=== WHAT TO PRODUCE ===
Copy every entry word for word, but skip the pictures.

####

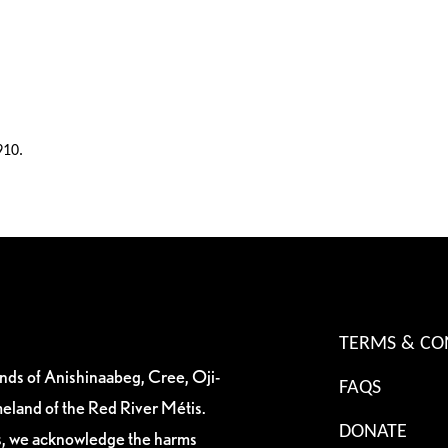
910.
TERMS & CO
ands of Anishinaabeg, Cree, Oji-
FAQS
eland of the Red River Métis.
DONATE
es, we acknowledge the harms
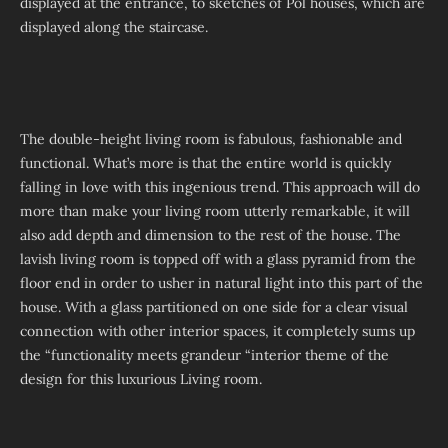
displayed at the entrance, to sketches of Pol houses, which are
displayed along the staircase.
The double-height living room is fabulous, fashionable and
functional. What’s more is that the entire world is quickly
falling in love with this ingenious trend. This approach will do
more than make your living room utterly remarkable, it will
also add depth and dimension to the rest of the house. The
lavish living room is topped off with a glass pyramid from the
floor end in order to usher in natural light into this part of the
house. With a glass partitioned on one side for a clear visual
connection with other interior spaces, it completely sums up
the “functionality meets grandeur “interior theme of the
design for this luxurious Living room.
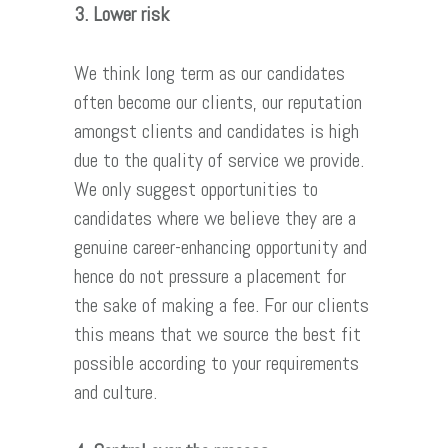
3. Lower risk
We think long term as our candidates
often become our clients, our reputation
amongst clients and candidates is high
due to the quality of service we provide.
We only suggest opportunities to
candidates where we believe they are a
genuine career-enhancing opportunity and
hence do not pressure a placement for
the sake of making a fee. For our clients
this means that we source the best fit
possible according to your requirements
and culture.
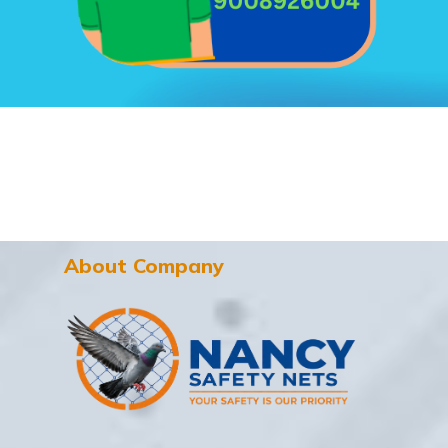
About Company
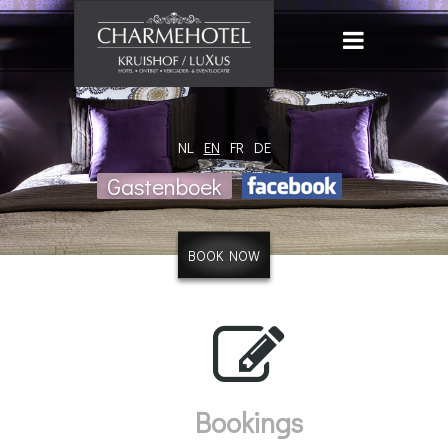
NL
EN
FR
DE
Gastenboek
BOOK NOW
Bookings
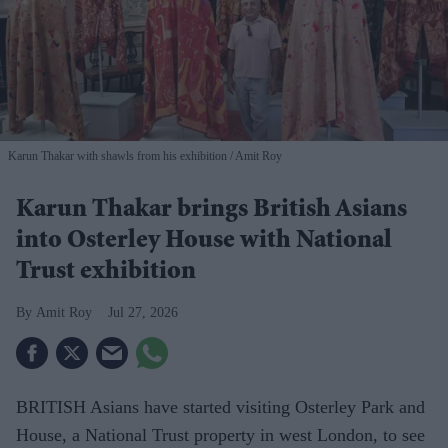
Karun Thakar with shawls from his exhibition
Amit Roy
Karun Thakar brings British Asians
into Osterley House with National
Trust exhibition
Amit Roy
Jul 27, 2026
BRITISH Asians have started visiting Osterley Park and
House, a National Trust property in west London, to see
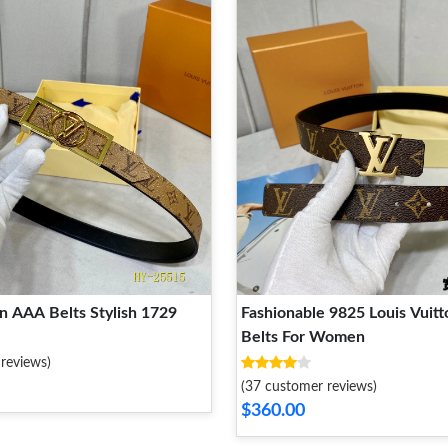
Louis Vuitton AAA Belts Stylish 1729
Fashionable 9825 Louis Vuit
Belts For Women
reviews)
(37 customer reviews)
$360.00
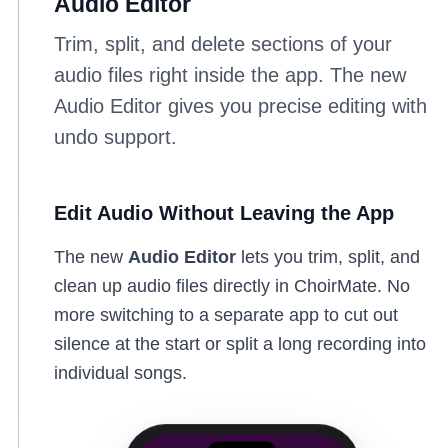
Audio Editor
Trim, split, and delete sections of your
audio files right inside the app. The new
Audio Editor gives you precise editing with
undo support.
Edit Audio Without Leaving the App
The new
Audio Editor
lets you trim, split, and
clean up audio files directly in ChoirMate. No
more switching to a separate app to cut out
silence at the start or split a long recording into
individual songs.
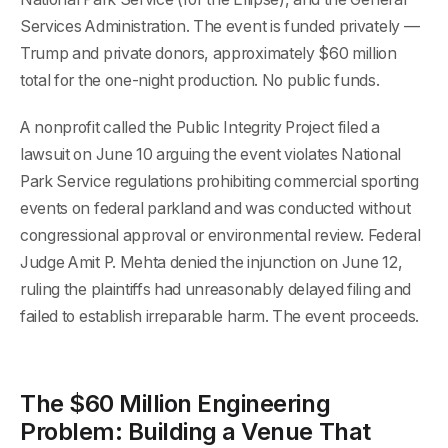
Services Administration. The event is funded privately —
Trump and private donors, approximately $60 million
total for the one-night production. No public funds.
A nonprofit called the Public Integrity Project filed a
lawsuit on June 10 arguing the event violates National
Park Service regulations prohibiting commercial sporting
events on federal parkland and was conducted without
congressional approval or environmental review. Federal
Judge Amit P. Mehta denied the injunction on June 12,
ruling the plaintiffs had unreasonably delayed filing and
failed to establish irreparable harm. The event proceeds.
The $60 Million Engineering
Problem: Building a Venue That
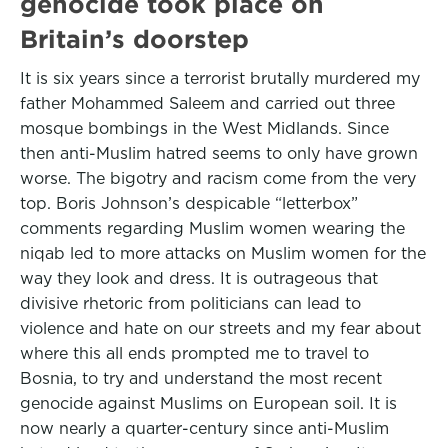
genocide took place on
Britain’s doorstep
It is six years since a terrorist brutally murdered my
father Mohammed Saleem and carried out three
mosque bombings in the West Midlands. Since
then anti-Muslim hatred seems to only have grown
worse. The bigotry and racism come from the very
top. Boris Johnson’s despicable “letterbox”
comments regarding Muslim women wearing the
niqab led to more attacks on Muslim women for the
way they look and dress. It is outrageous that
divisive rhetoric from politicians can lead to
violence and hate on our streets and my fear about
where this all ends prompted me to travel to
Bosnia, to try and understand the most recent
genocide against Muslims on European soil. It is
now nearly a quarter-century since anti-Muslim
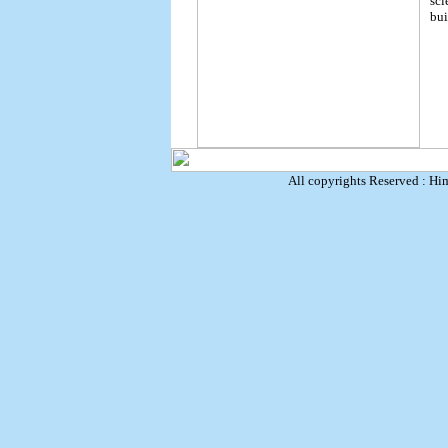
sci
bui
All copyrights Reserved : Hi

####

=== OUTPUT ===
910.
TERMS & CO
ands of Anishinaabeg, Cree, Oji-
FAQS
eland of the Red River Métis.
DONATE
es, we acknowledge the harms
displayed at the entrance, to sketches of Pol houses, which are
displayed along the staircase.
The double-height living room is fabulous, fashionable and
functional. What’s more is that the entire world is quickly
falling in love with this ingenious trend. This approach will do
more than make your living room utterly remarkable, it will
also add depth and dimension to the rest of the house. The
lavish living room is topped off with a glass pyramid from the
floor end in order to usher in natural light into this part of the
house. With a glass partitioned on one side for a clear visual
connection with other interior spaces, it completely sums up
the “functionality meets grandeur “interior theme of the
design for this luxurious Living room.
3. Lower risk
We think long term as our candidates
often become our clients, our reputation
amongst clients and candidates is high
due to the quality of service we provide.
We only suggest opportunities to
candidates where we believe they are a
genuine career-enhancing opportunity and
hence do not pressure a placement for
the sake of making a fee. For our clients
this means that we source the best fit
possible according to your requirements
and culture.
About Company
NL
EN
FR
DE
Gastenboek
BOOK NOW
Bookings
Karun Thakar with shawls from his exhibition
Amit Roy
Karun Thakar brings British Asians
into Osterley House with National
Trust exhibition
Amit Roy
Jul 27, 2026
BRITISH Asians have started visiting Osterley Park and
House, a National Trust property in west London, to see
Louis Vuitton AAA Belts Stylish 1729
Fashionable 9825 Louis Vuit
Belts For Women
reviews)
(37 customer reviews)
$360.00
Audio Editor
Trim, split, and delete sections of your
audio files right inside the app. The new
Audio Editor gives you precise editing with
undo support.
Edit Audio Without Leaving the App
The new
Audio Editor
lets you trim, split, and
clean up audio files directly in ChoirMate. No
more switching to a separate app to cut out
silence at the start or split a long recording into
individual songs.
Services Administration. The event is funded privately —
Trump and private donors, approximately $60 million
total for the one-night production. No public funds.
A nonprofit called the Public Integrity Project filed a
lawsuit on June 10 arguing the event violates National
Park Service regulations prohibiting commercial sporting
events on federal parkland and was conducted without
congressional approval or environmental review. Federal
Judge Amit P. Mehta denied the injunction on June 12,
ruling the plaintiffs had unreasonably delayed filing and
failed to establish irreparable harm. The event proceeds.
The $60 Million Engineering
Problem: Building a Venue That
genocide took place on
Britain’s doorstep
It is six years since a terrorist brutally murdered my
father Mohammed Saleem and carried out three
mosque bombings in the West Midlands. Since
then anti-Muslim hatred seems to only have grown
worse. The bigotry and racism come from the very
top. Boris Johnson’s despicable “letterbox”
comments regarding Muslim women wearing the
niqab led to more attacks on Muslim women for the
way they look and dress. It is outrageous that
divisive rhetoric from politicians can lead to
violence and hate on our streets and my fear about
where this all ends prompted me to travel to
Bosnia, to try and understand the most recent
genocide against Muslims on European soil. It is
now nearly a quarter-century since anti-Muslim
sci
bui
All copyrights Reserved : Hi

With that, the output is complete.